In PostgreSQL, you can use MD5 for hashing with the extension pgcrypto
. pgcrypto
creates MD5 type bytea
(in binary form) :
select pg_column_size( digest('foo', 'md5') ) as crypto_md5_size
crypto_md5_size
---------------
20
The hash is still 4 bytes more than it should be. Simply, the type bytea
uses these 4 bytes to store the length of the value, but we will not leave it that way.
It turns out that a uuid
PostgreSQL type weighs exactly 16 bytes and supports any arbitrary value, so we get rid of the remaining four bytes:
uuid_size
---------------
16
That's all. 32 bytes with md5
turn into 16 s uuid
.
I checked the effects of the change by taking a larger set of data.
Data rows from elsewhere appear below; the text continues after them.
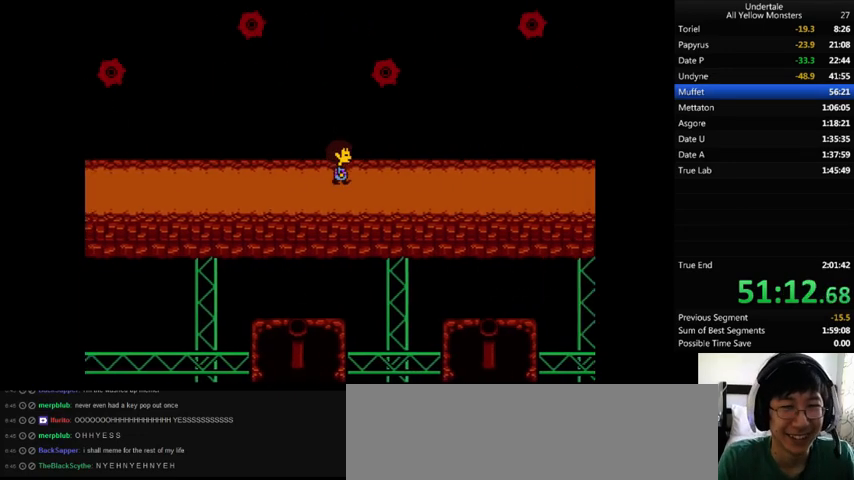
{"keys": ["right", "z"], "events": [[33, "return", "down"], [33, "z", "up"], [100, "return", "up"], [100, "x", "up"], [133, "z", "down"], [167, "return", "down"], [200, "return", "up"], [200, "x", "down"], [233, "z", "up"], [300, "x", "up"], [300, "z", "down"], [400, "return", "down"], [400, "x", "down"], [400, "z", "up"], [433, "return", "up"], [433, "x", "up"], [433, "z", "down"]]}
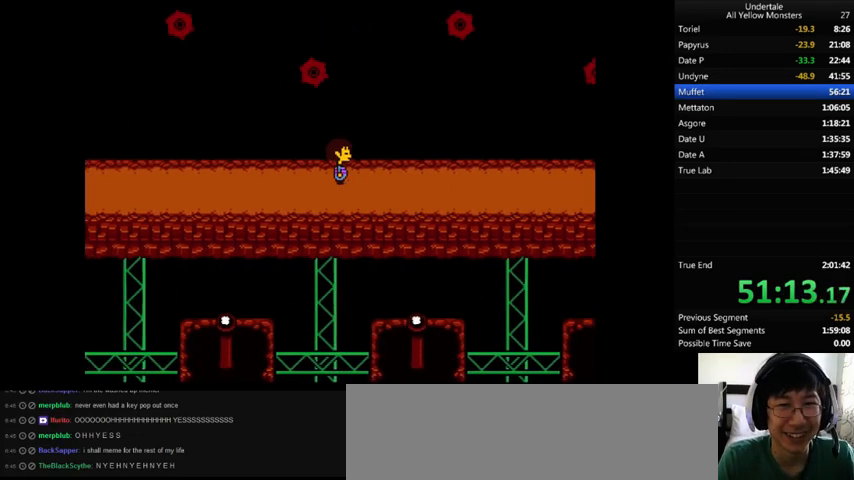
{"keys": ["right"], "events": [[100, "return", "down"], [100, "shift_r", "down"], [100, "z", "up"], [167, "return", "up"], [167, "shift_r", "up"], [167, "z", "down"], [233, "return", "down"], [233, "shift_r", "down"], [233, "x", "down"], [233, "z", "up"], [267, "return", "up"], [267, "shift_r", "up"], [300, "x", "up"], [300, "z", "down"], [333, "return", "down"], [367, "return", "up"], [400, "x", "down"], [467, "z", "up"], [500, "x", "up"]]}
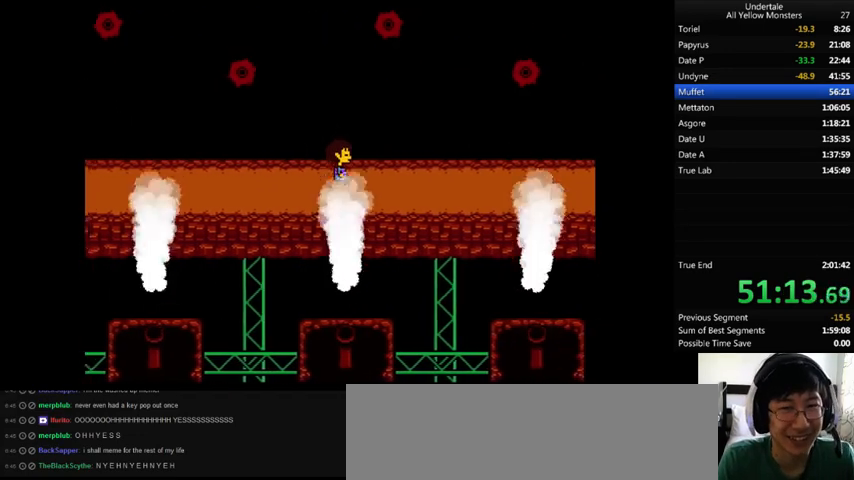
{"keys": ["down", "right"], "events": [[100, "x", "down"], [133, "x", "up"], [200, "return", "down"], [200, "shift_r", "down"], [200, "z", "down"], [233, "return", "up"], [267, "shift_r", "up"], [267, "x", "down"], [367, "x", "up"], [400, "z", "up"], [467, "down", "down"]]}
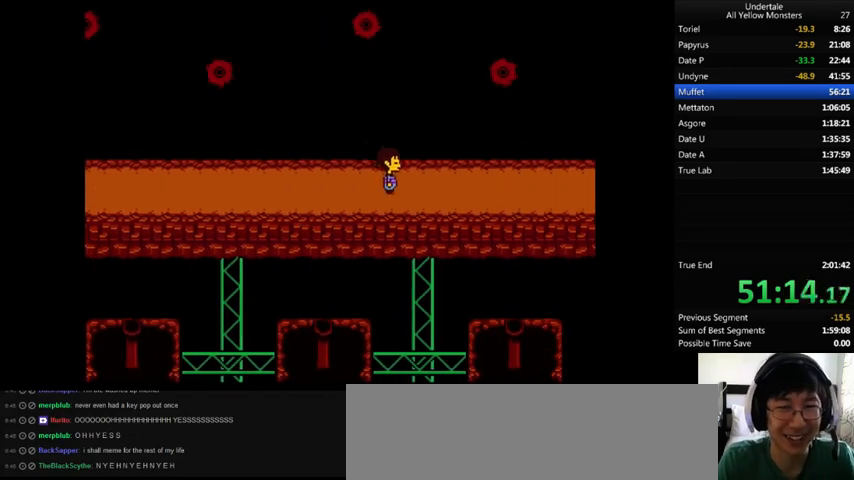
{"keys": ["return", "right", "shift_r", "z"], "events": [[67, "z", "down"], [100, "down", "up"], [133, "x", "down"], [167, "z", "up"], [267, "/", "down"], [267, "return", "down"], [267, "shift_r", "down"], [267, "x", "up"], [300, "/", "up"], [300, "return", "up"], [300, "shift_r", "up"], [300, "z", "down"], [333, "x", "down"], [400, "return", "down"], [400, "z", "up"], [467, "return", "up"], [467, "x", "up"], [500, "return", "down"], [500, "shift_r", "down"], [500, "z", "down"]]}
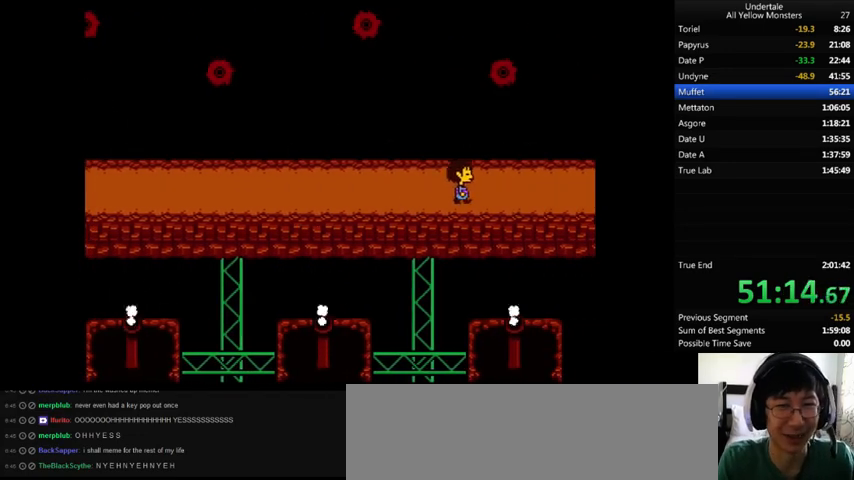
{"keys": ["right", "z"], "events": [[67, "return", "up"], [67, "shift_r", "up"], [67, "x", "down"], [100, "z", "up"], [167, "return", "down"], [167, "shift_r", "down"], [167, "x", "up"], [167, "z", "down"], [200, "return", "up"], [200, "shift_r", "up"], [267, "return", "down"], [267, "shift_r", "down"], [267, "x", "down"], [300, "return", "up"], [300, "shift_r", "up"], [300, "z", "up"], [400, "return", "down"], [400, "shift_r", "down"], [400, "x", "up"], [400, "z", "down"], [433, "return", "up"], [433, "shift_r", "up"]]}
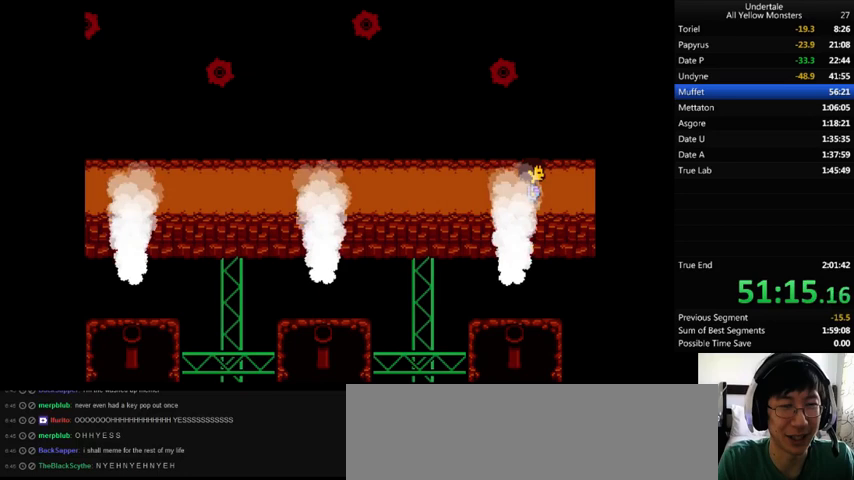
{"keys": ["right", "z"], "events": [[33, "return", "down"], [33, "shift_r", "down"], [33, "x", "down"], [33, "z", "up"], [67, "return", "up"], [67, "shift_r", "up"], [67, "x", "up"], [100, "return", "down"], [100, "shift_r", "down"], [100, "z", "down"], [167, "return", "up"], [167, "shift_r", "up"], [200, "x", "down"], [200, "z", "up"], [233, "return", "down"], [233, "shift_r", "down"], [300, "return", "up"], [300, "shift_r", "up"], [300, "x", "up"], [300, "z", "down"], [367, "x", "down"], [367, "z", "up"], [500, "x", "up"], [500, "z", "down"]]}
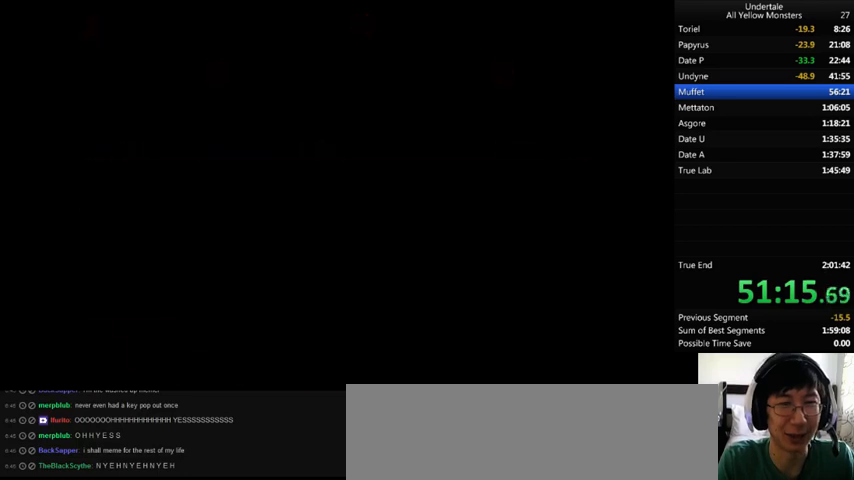
{"keys": ["right", "x"], "events": [[33, "x", "down"], [33, "z", "up"], [67, "return", "down"], [67, "shift_r", "down"], [133, "return", "up"], [133, "shift_r", "up"], [133, "x", "up"], [133, "z", "down"], [200, "return", "down"], [200, "x", "down"], [200, "z", "up"], [233, "return", "up"], [233, "x", "up"], [333, "return", "down"], [333, "z", "down"], [367, "return", "up"], [400, "x", "down"], [433, "return", "down"], [433, "shift_r", "down"], [433, "z", "up"], [467, "return", "up"], [467, "shift_r", "up"]]}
The data itself can not be shown, but I will share the results:
As the table shows, the original problem query weighed 300 MB (and woke us in the middle of the night). With the key uuid
sorting it took just 7 MB.
Considerations after
A query with a hashed sort key to memory consumes less, but it works much slower:
Hashing uses more CPU, so a query with hash is slower. But we tried to solve the problem with disk space, besides the task is performed at night, so time is not a problem. We compromised to save memory.
This is a great example of the fact that it is not always necessary to try to speed up database queries . It is better to use what is balanced and to squeeze the maximum out of a minimum of resources.